Even so, while the idea of a cop battling fairy tales creatures from big bad wolves to witches and demons is intriguing, this show needs work, starting with its lead.
 
David Giuntoli, who plays Portland Police Officer and budding demon hunter Nick Burkhardt, looks the part.  Nick is pretty sharp on reading people.  When he starts seeing some of the faces turn demonic, however, he’s puzzled, but not scared.  The story also hampers him because aside from seeing faces, you can’t really tell that he has these new powers emerging in him.  He looks through the books his Aunt Marie left him, and sees her collection of weapons, but that’s it.  Even Buffy Summers was able to kill her first vampire on her first night.
 
He doesn’t even get to solve the crime of the week: someone attacking girls who wear red, eating one and kidnapping another.  He catches the bad guy, but he’s not the one who identifies him.
 
What’s more, he’s introduced into the world of Grimms very quickly.  All he’s told by his Aunt Marie is that it’s his turn to take up the lonely job of battling monsters from fairy tales and that he has to give up his girlfriend to do it.  Sounds like what a Slayer is expected to do.  Naturally, he won’t.
 
The real star of this show is Silar Weir Mitchell, who plays Monroe the Blutbad (wolf guy who isn’t bad, that is).  He’s able to ease Nick into the Grimm job better than Aunt Marie.  He also has the best lines of the show.  When he meets Nick the second time “What, you just get the books tonight?” He proves he’s not so bad thanks to drugs, diet and Pilates, then proves he wasn’t the guy who kidnapped those two girls, “I’m a clockmaker, for God’s sakes.  I don’t go around abducting little girls.”  He does admit his darker instincts do emerge when he gets close to other Blutbaden, and his driving skills are quite unusual.
 
However Nick does get one good line, when he tells Hank (Russell Hornsby), his partner, that they’re the only guys tracking down the real suspect, “I already cried wolf once.  You think they’re gonna believe me?”
 
There are small things that show its Buffy and Angel DNA. Nick starts to get nightmares about cases, just like Buffy did in her first show.  After Aunt Marie is attacked by a would-be Reaper of Grimms Nick mentions that she was a librarian… like an English guy who joined a school in Sunnydale.  There are also some witty lines, and it looks like Monroe will be a hybrid of Giles and Doyle from Angel.
 
If NBC wants to take this show forward Giuntoli has to be featured better.  OK, Nick’s kind of lost in this new Grimm world, but show that he’s a fast learner.
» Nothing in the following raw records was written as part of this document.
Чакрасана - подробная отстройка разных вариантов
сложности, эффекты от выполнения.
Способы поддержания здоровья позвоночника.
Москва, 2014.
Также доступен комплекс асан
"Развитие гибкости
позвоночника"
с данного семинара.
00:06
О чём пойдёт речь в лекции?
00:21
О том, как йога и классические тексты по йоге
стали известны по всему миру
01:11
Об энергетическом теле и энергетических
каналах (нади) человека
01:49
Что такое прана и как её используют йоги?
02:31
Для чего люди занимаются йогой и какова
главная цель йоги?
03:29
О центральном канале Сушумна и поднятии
Give him more wit and abilities.  He IS a cop, and apparently a good one.  Don’t have some Blutbad make him look dumb.
 
The twist at the end, where Nick gets drugged when someone tries to kill Aunt Marie, is only designed to get you to come back next week.  There was a nice touch, though: seems like a dirty cop is involved, but why would he prefer to protect the Big Bad Wolf than us mortals?
 
Hopefully, NBC should repeat this episode, for those people who can’t see it again online. From the teaser for next week, it will be the Nick and Monroe Show. Future episode should make Nick a stronger lead and able to protect his girlfriend from Big Bad Anythings.   It’s inevitable Hank will figure this out, and he should.  Even Nick needs a Scooby Gang of more than a Blutbad.
 
The premiere will be available at nbc.com/grimm along with a video of what is to come, and on Hulu.